Task instructions:
1. Please quote a passage from the Dicky Thompson profile, starting at the words "Best results in" and ending after "golfer (born 1957)".
2. Name each major championship listed under best results in the Dicky Thompson profile.

Personal information
- Born: June 13, 1957 (age 69) Atlanta, Georgia, U.S.
- Height: 5 ft 7 in (1.70 m)
- Weight: 160 lb (73 kg; 11 st)
- Sporting nationality: United States

Career
- College: University of Georgia
- Turned professional: 1980
- Former tours: PGA Tour Nationwide Tour NGA Hooters Tour
- Professional wins: 11

Number of wins by tour
- Korn Ferry Tour: 2
- Other: 9

Best results in major championships
- Masters Tournament: DNP
- PGA Championship: DNP
- U.S. Open: CUT: 1991
- The Open Championship: CUT: 1988

= Dicky Thompson =

American professional golfer (born 1957)

Dicky Thompson (born June 13, 1957) is an American professional golfer who played on the PGA Tour and the Nationwide Tour.

== Career ==
In 1980, Thompson turned professional. Thompson played on the NGA Hooters Tour in the late 1980s. He won the Crown Colony Invitational in 1988 by six strokes over Marco Dawson and Brian Kamm. He qualified for the 1988 Open Championship during this era.

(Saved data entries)
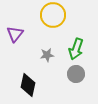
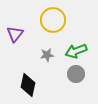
yellow circle: moved 5 px down
green arrow: moved 2 px down; rotated 50 degrees clockwise
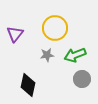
yellow circle: moved 2 px right, 8 px down
green arrow: moved 1 px left, 4 px down
gray circle: moved 6 px right, 5 px down
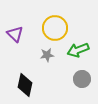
purple triangle: rotated 24 degrees counterclockwise
green arrow: moved 3 px right, 5 px up
black diamond: moved 3 px left
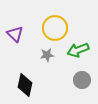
gray circle: moved 1 px down
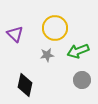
green arrow: moved 1 px down
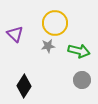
yellow circle: moved 5 px up
green arrow: moved 1 px right; rotated 145 degrees counterclockwise
gray star: moved 1 px right, 9 px up
black diamond: moved 1 px left, 1 px down; rotated 20 degrees clockwise
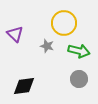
yellow circle: moved 9 px right
gray star: moved 1 px left; rotated 24 degrees clockwise
gray circle: moved 3 px left, 1 px up
black diamond: rotated 50 degrees clockwise
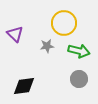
gray star: rotated 24 degrees counterclockwise
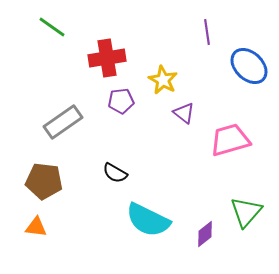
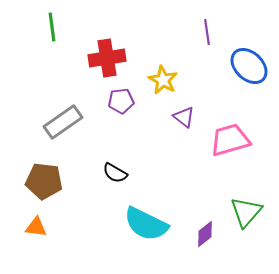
green line: rotated 48 degrees clockwise
purple triangle: moved 4 px down
cyan semicircle: moved 2 px left, 4 px down
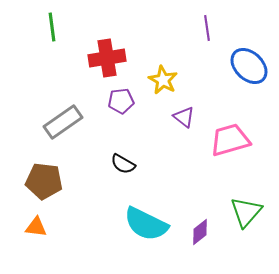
purple line: moved 4 px up
black semicircle: moved 8 px right, 9 px up
purple diamond: moved 5 px left, 2 px up
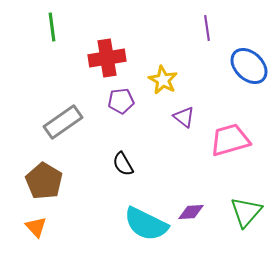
black semicircle: rotated 30 degrees clockwise
brown pentagon: rotated 24 degrees clockwise
orange triangle: rotated 40 degrees clockwise
purple diamond: moved 9 px left, 20 px up; rotated 36 degrees clockwise
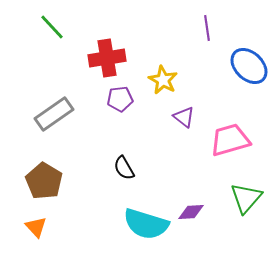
green line: rotated 36 degrees counterclockwise
purple pentagon: moved 1 px left, 2 px up
gray rectangle: moved 9 px left, 8 px up
black semicircle: moved 1 px right, 4 px down
green triangle: moved 14 px up
cyan semicircle: rotated 9 degrees counterclockwise
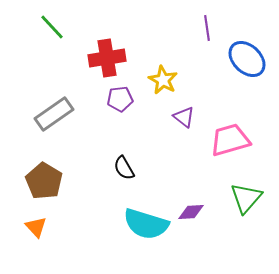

Expected responses:
1.
Best results in major championships
- Masters Tournament: DNP
- PGA Championship: DNP
- U.S. Open: CUT: 1991
- The Open Championship: CUT: 1988

= Dicky Thompson =

American professional golfer (born 1957)

2. Masters Tournament, PGA Championship, U.S. Open, The Open Championship